Judy, industrial seems to be one of the few asset classes that’s done well over the past year. Talk about how it has fared in the regions where you work.
Guarino: It’s no surprise that industrial is one of the strongest asset classes. I’ll put it right up there with multifamily when it comes to investment opportunities. Prior to the pandemic, the industrial sector was very strong, due to increased e-commerce activity and demand for last-mile delivery, but there was a shortage of supply with industrial warehouse space in our market. During the pandemic, e-commerce activity increased drastically. While communities sheltered in place, online purchases became the primary source to shop.
One asset class, in particular, I see performing well is mixed-use. Mixed-use properties with rent-stabilized apartments above take-out fast food, pharmacy or other essential business, likely did well during the pandemic. It depended a lot on location. When you pass through Midtown, you have a different story because it’s mainly office, retail and tourism. That area was impacted more than the retail residential neighborhoods.
Has funding become easier or harder to arrange during the pandemic, and where does that stand now?
Guarino: In the beginning of shelter in place, we had to quickly learn how to close loans virtually. It took everyone working together with title companies, appraisers, and other partners to figure it out. Luckily, we didn’t miss a beat and have been able to provide financing to our clients throughout the pandemic.
Richartz: We have funded over $2 billion since the onset of the pandemic in March 2020. So, we’ve been pretty active in New York multifamily.
Has the pandemic influenced your thoughts on how JPMorgan Chase makes a positive difference in communities?
Judy Guarino: Yes. Communication has been key throughout the pandemic, and we have been there for our clients. We stayed closely connected with them to discuss how we can assist them and help them be there for their tenants.
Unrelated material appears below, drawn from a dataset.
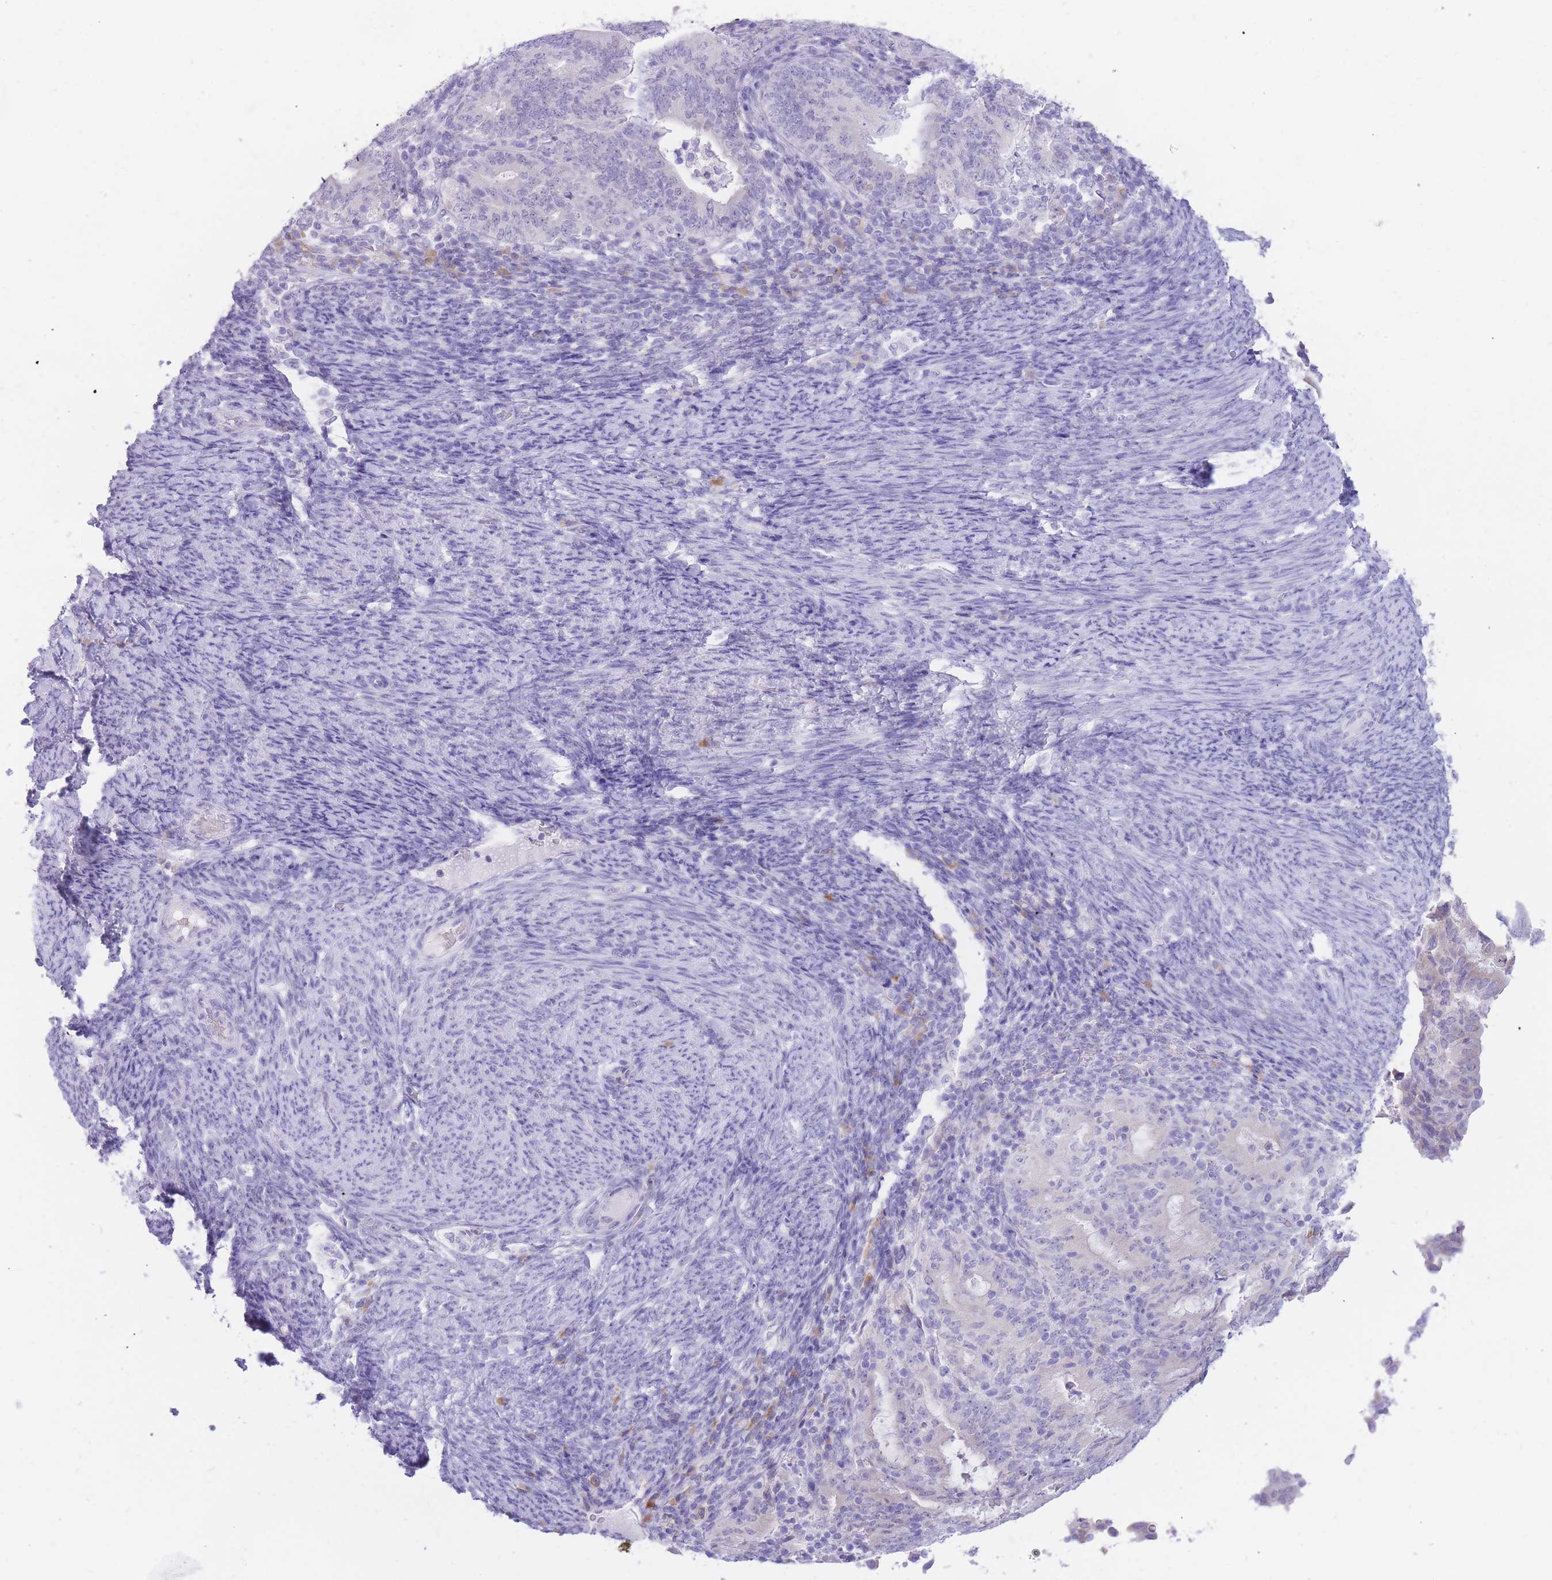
{"staining": {"intensity": "negative", "quantity": "none", "location": "none"}, "tissue": "endometrial cancer", "cell_type": "Tumor cells", "image_type": "cancer", "snomed": [{"axis": "morphology", "description": "Adenocarcinoma, NOS"}, {"axis": "topography", "description": "Endometrium"}], "caption": "Micrograph shows no significant protein staining in tumor cells of endometrial adenocarcinoma.", "gene": "SSUH2", "patient": {"sex": "female", "age": 70}}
Through everything we went through, these partnerships were deepened, which helped support the communities where we live and work.
Richartz: It was heartwarming to see how our clients worked with their tenants, particularly with residential tenants who were struggling, because they may have lost their job or were otherwise impacted. There is a real human element to the way everyone was looking out and trying to help each other during all this uncertainty. There was a lot of outreach and compassion, while working with each other to get through the challenge.